PAGE EXCERPT =
*** Block opens ***
We can also add an alert for whenever we have less than X% of available disk space on our partition.
--- | |
# This manifest defines the PrometheusRules specific to resource usage | |
# for monitoring/alerting our k8s cluster. | |
# | |
# - `severity=critical` indicates we should raise an alert via Opsgenie. | |
# - 15m is the default `for`. We may refine this value over time. | |
apiVersion: monitoring.coreos.com/v1 | |
kind: PrometheusRule | |
metadata: | |
name: resource-usage | |
labels: | |
app: resource-usage | |
# Prometheus searches for any PrometheusRules with the `role=alert-rules` | |
# label. | |
role: alert-rules | |
spec: | |
groups: | |
- name: resource-usage.rules | |
rules: | |
... | |
- alert: NodeEBSLowAvailableSpace | |
annotations: | |
message: 'A direct EBS mount on the node (provisioned via Kops) is almost out of space.' | |
expr: 'count((min by(device, instance)(node_filesystem_free_bytes{device=~"/dev/.*"}) / min by(device, instance)(node_filesystem_size_bytes{device=~"/dev/.*"})) < .1) >= 1' | |
for: 15m | |
labels: | |
severity: critical |
Our initial examination of these graphs shows that even after cutting the default Kops root volume size by over 50%, we’re still over-provisioning with respect to storage. When we analyze resource usage in our cluster as part of our regularly scheduled review, we may decide to shrink the root volumes even more. For now, we feel confident in our decision to decrease the root volume size.
Types of EBS Costs: PersistentVolumes
We also pay for EBS volumes when we request storage via a PersistentVolumeClaim. Essentially, PersistentVolumes are a way for pods to request persistent storage, such as AWS EBS volumes. Currently, only Prometheus requires us to save state, so Prometheus is our only application making use of PersistentVolumes.
As can be seen below, we only request 20GB for each Prometheus pod, for a total of 40GB. Again, at $.10 per GB-month, we are only paying $4 a month for this persistent storage, which feels fairly negligible.
Monitoring and Alerting on PersistentVolume Provisioning
We can copy much of our work around root volume alerting and monitoring to
PersistentVolume alerting and monitoring. Literally, the only difference is that
instead of the node_filesystem_(free|size)_bytes
metrics, we utilize the
kubelet_volume_stats_(available|capacity)_bytes
metrics. We can use the query
below to show the amount of available disk space on Pods’ Persistent Volumes.
min by(persistentvolumeclaim)(kubelet_volume_stats_available_bytes) /
min by(persistentvolumeclaim)(kubelet_volume_stats_capacity_bytes)
We can graph this expression on Grafana, giving us insight into historical available disk space.
We also add an alert for whenever we have less than X% of available disk on our Persistent Volume.
*** Block closes ***
SUPPLIED RECORDS =
*** Block opens ***
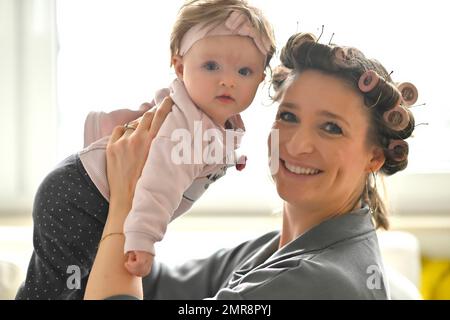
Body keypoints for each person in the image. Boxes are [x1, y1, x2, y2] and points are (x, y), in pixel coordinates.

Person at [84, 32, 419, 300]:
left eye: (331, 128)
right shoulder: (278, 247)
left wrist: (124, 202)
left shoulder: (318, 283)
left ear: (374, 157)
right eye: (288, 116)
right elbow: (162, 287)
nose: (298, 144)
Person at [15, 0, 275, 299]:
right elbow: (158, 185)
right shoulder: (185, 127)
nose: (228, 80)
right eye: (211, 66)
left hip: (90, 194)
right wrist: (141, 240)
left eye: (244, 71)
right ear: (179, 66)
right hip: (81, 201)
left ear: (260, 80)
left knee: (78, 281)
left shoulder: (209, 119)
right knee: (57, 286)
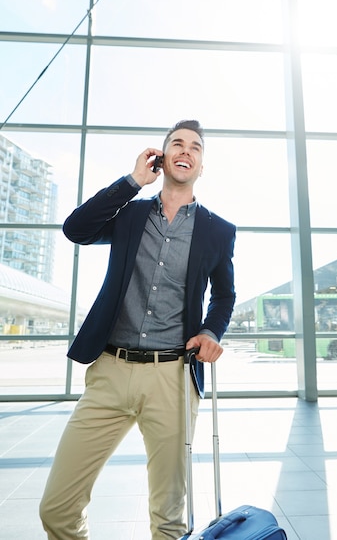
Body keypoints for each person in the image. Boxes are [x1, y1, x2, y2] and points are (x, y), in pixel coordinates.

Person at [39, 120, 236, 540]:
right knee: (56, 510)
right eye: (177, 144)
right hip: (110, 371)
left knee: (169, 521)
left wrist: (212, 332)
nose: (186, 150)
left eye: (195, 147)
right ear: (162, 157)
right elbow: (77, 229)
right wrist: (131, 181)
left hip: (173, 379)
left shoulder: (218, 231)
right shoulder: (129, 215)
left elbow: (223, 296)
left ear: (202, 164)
*** Block closes ***
INSTRUCTIONS =
(a) For the excerpt on Kubernetes storage costs, decide whether each statement agrees with it: (i) Prometheus is the only application using PersistentVolumes; (ii) each Prometheus pod requests 40GB; (iii) the root volumes will not be shrunk any further. Answer yes or no for each and quote the deciding words.
(b) Turn the paragraph of the Kubernetes storage excerpt that begins "We also pay for EBS volumes" into a short bulleted list that keeps its main facts.
(c) Write the next part of the excerpt on Kubernetes storage costs, picking up after its final sentence.

SET OF ANSWERS =
(a)
(i) Yes: "Prometheus is our only application making use of PersistentVolumes."
(ii) No: "we only request 20GB for each Prometheus pod, for a total of 40GB."
(iii) No: "we may decide to shrink the root volumes even more."

(b)
- EBS volumes are also billed when storage is requested through a PersistentVolumeClaim.
- PersistentVolumes let pods request persistent storage, such as AWS EBS volumes.
- Only Prometheus currently needs to save state.
- Prometheus is therefore the only application using PersistentVolumes.

(c)
--- | |
# This manifest defines the PrometheusRules specific to resource usage | |
# for monitoring/alerting our k8s cluster. | |
# | |
# - `severity=critical` indicates we should raise an alert via Opsgenie. | |
# - 15m is the default `for`. We may refine this value over time. | |
apiVersion: monitoring.coreos.com/v1 | |
kind: PrometheusRule | |
metadata: | |
name: resource-usage | |
labels: | |
app: resource-usage | |
# Prometheus searches for any PrometheusRules with the `role=alert-rules` | |
# label. | |
role: alert-rules | |
spec: | |
groups: | |
- name: resource-usage.rules | |
rules: | |
... | |
- alert: PersistentVolumeClaimLowAvailableSpace | |
annotations: | |
message: 'A persistent volume claim is almost out of available space.' | |
expr: 'count((min by(persistentvolumeclaim)(kubelet_volume_stats_available_bytes) / min by(persistentvolumeclaim)(kubelet_volume_stats_capacity_bytes)) < .1) >= 1' | |
for: 15m | |
labels: | |
severity: critical | |
... |
With this alert, we can be confident in our non-costly allocation of 20GB of persistent storage to our Prometheus pods.
Optimizing ELB load balancers
We now turn to our ELB, for which we pay $18 a month, or $216 annually.
Our Kubernetes cluster needs an ELB whenever we want to make an application running on our Kubernetes cluster publicly available.2 Currently, only our blog is publicly available, meaning we only pay for the single ELB.
However, over time, we will wish to run more publicly available applications. We’d like our ELB expenditures to not grow linearly, as ELBs could quickly become the most expensive component of our cluster. We’d like a way to ensure that no matter how many public facing applications we run, our cluster will only have one ELB.
Fortunately, the Kubernetes Ingress resource solves this issue exactly. An Ingress exposes HTTP(s) routes from outside the cluster to internal services. Most importantly, it allows us to trade multiple services each with their own ELB for one Ingress with one ELB which routes to the correct services based on the HTTP(s) route.
We will implement an Ingress for our cluster as soon as we have another service we want to expose publicly, Our efforts to do so are captured in this ticket, and there will be a blog post describing the implementation after it’s complete.
We can now be confident that our ELB expenditures will stay capped at $18 for our Kubernetes cluster’s entire lifecycle.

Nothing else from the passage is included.